Peasant woman, seated, and cooking, with three children and a man around her 1635 - 1675
drawing, print, engraving
drawing
narrative-art
dutch-golden-age
figuration
genre-painting
engraving
Dimensions: Sheet (Trimmed): 3 3/8 × 3 1/16 in. (8.6 × 7.8 cm)
Copyright: Public Domain
Curator: Jacques Dassonville created this piece, "Peasant woman, seated, and cooking, with three children and a man around her" sometime between 1635 and 1675. It is a print, specifically an engraving, now residing here at the Metropolitan Museum of Art. Editor: Immediately, what strikes me is the depiction of labor—the repetitive action of cooking enacted by the mother, the simple, almost rudimentary implements, and the clear visibility of daily life's constraints. Curator: This aligns with the Dutch Golden Age genre painting style. The image seems to be saying something about the social dynamics of 17th-century peasant life, highlighting family structures and maybe gender roles, don't you think?

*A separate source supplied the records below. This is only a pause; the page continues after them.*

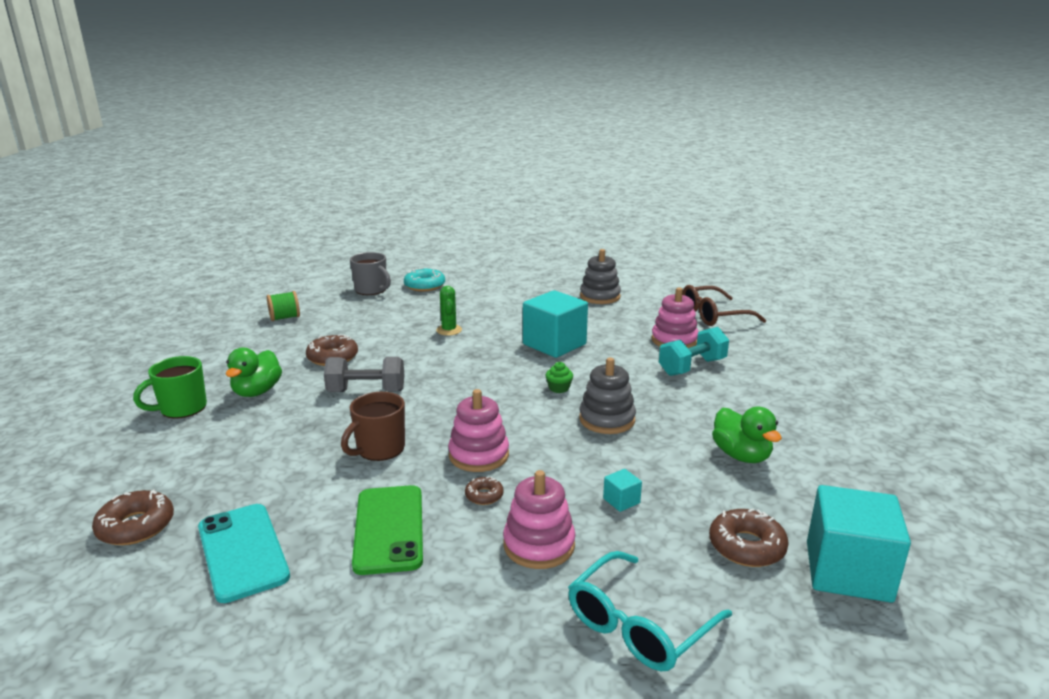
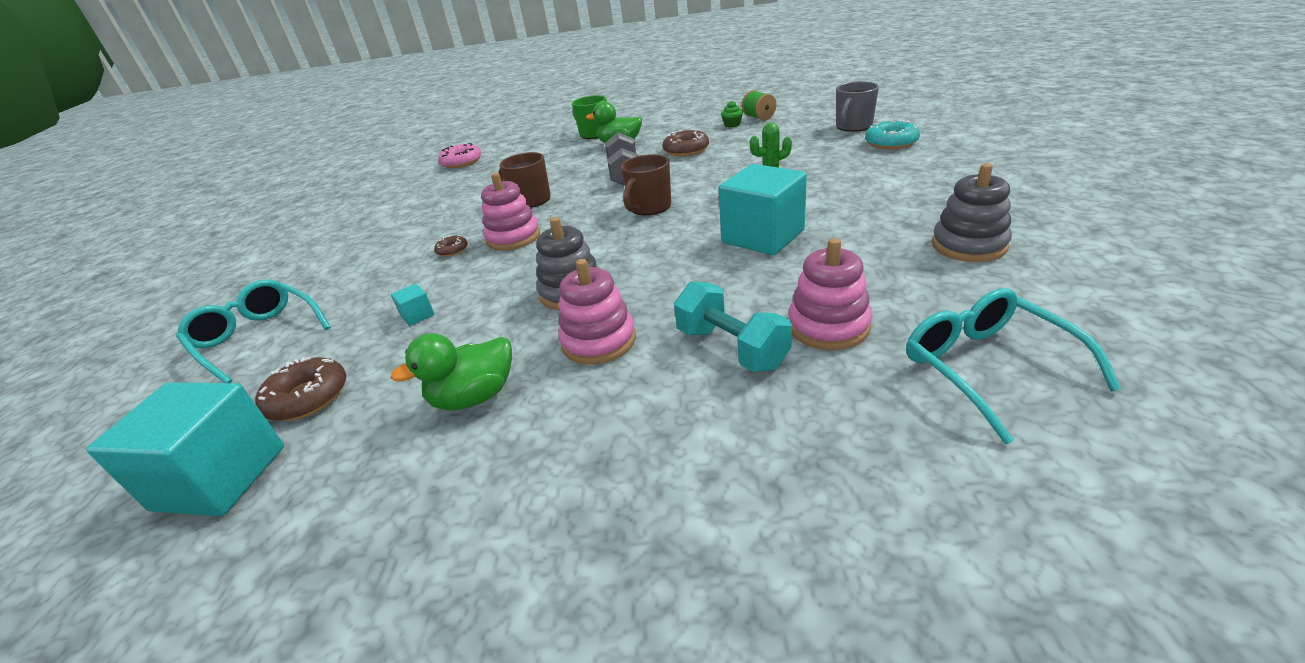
camera: 90 degrees right, 10 degrees up
(136, 526) = (462, 162): brown donut -> pink donut
(242, 552) = (424, 192): turquoise phone -> none
(389, 529) = (426, 225): green phone -> none
(464, 382) = (649, 207): none -> brown mug
(539, 545) = (377, 283): pink stacking toy -> pink stacking toy (599, 341)
(559, 388) = (644, 255): green cupcake -> green cupcake (732, 124)
(713, 315) = (987, 368): brown glasses -> turquoise glasses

Editor: Yes, the image provides a lens onto those dynamics. What I find really compelling is how the production process—the creation of food from basic ingredients—mirrors the artist's own process of creating an image using simple tools and materials. Curator: Do you mean to highlight the potential of elevating a simple scene, rooted in hard work, and making it visible and therefore valuable? Because what is considered valuable and what labor is celebrated is historically skewed based on class, gender, and other aspects of social standing. Editor: Exactly. This is no idyllic landscape, nor a royal portrait. It's about making the invisible visible. You see the labor etched into every line of this print, every scratch in the metal. It reminds you of the material effort that went into its creation, the labor behind art itself. Curator: Considering that context makes me think about how access to resources and visibility differed immensely for women and those from lower economic statuses, making art depicting them an unusual act. But also perhaps the print would serve different function within such a group. Editor: Possibly. Engravings like these often served practical purposes. But here it serves as documentation of labor. The very process of creation seems to echo and honor that labor, suggesting its importance, or at least its pervasiveness, in this particular society. Curator: It's interesting to view it from this material perspective and understand how the actual artistic methods used connect so deeply to the subject portrayed. Editor: Yes. Looking closer makes one see the reflection of social effort not only in the portrayed family but the work it must have taken to portray them.